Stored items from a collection

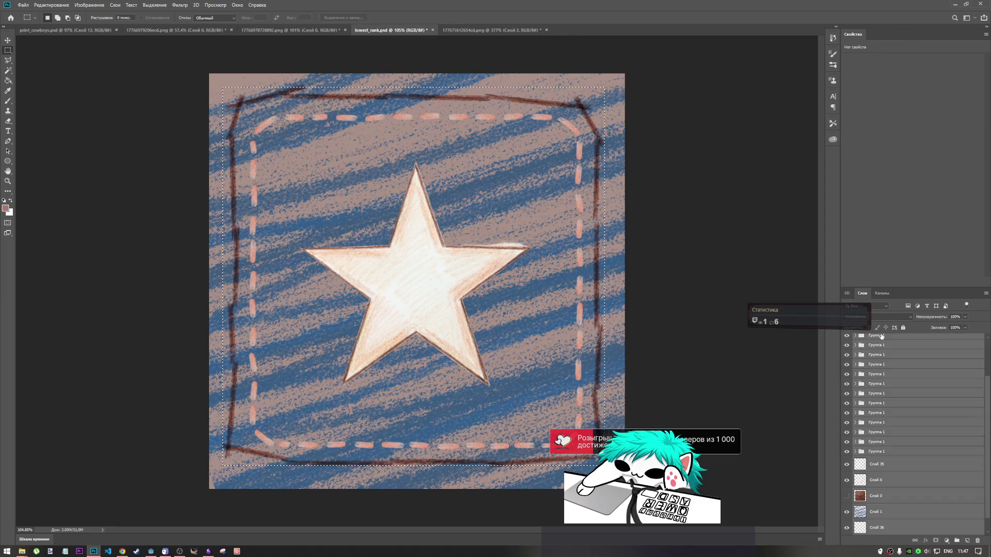
Step: Merge the currently selected layers, then expand all the nested Группа 1 groups
right_click(882, 336)
click(868, 273)
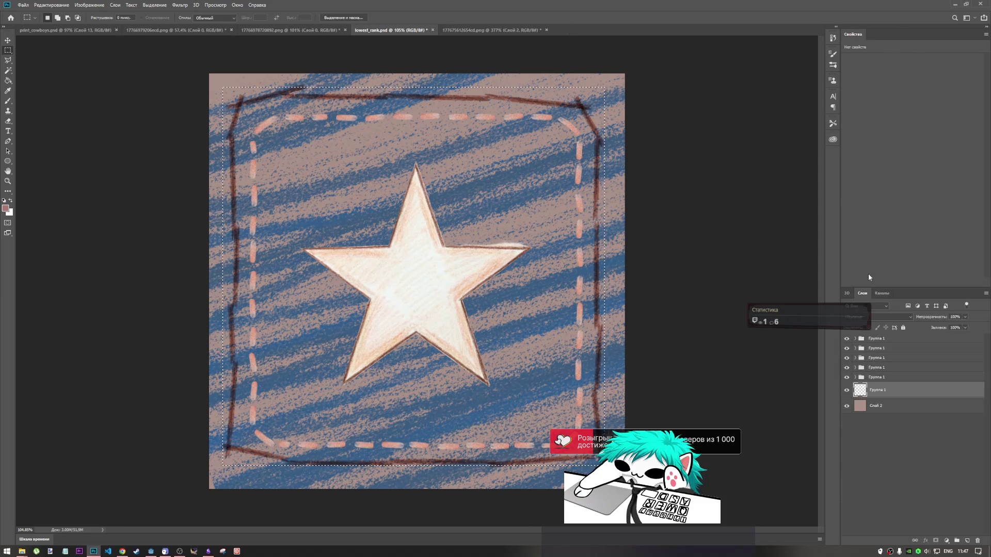
click(857, 340)
click(855, 339)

# Required work
What you return must match the records above exactly, minus any images.

# Exercise solution
Step: Merge the currently selected layers, then expand all the nested Группа 1 groups
right_click(882, 336)
click(868, 273)
click(857, 340)
click(855, 339)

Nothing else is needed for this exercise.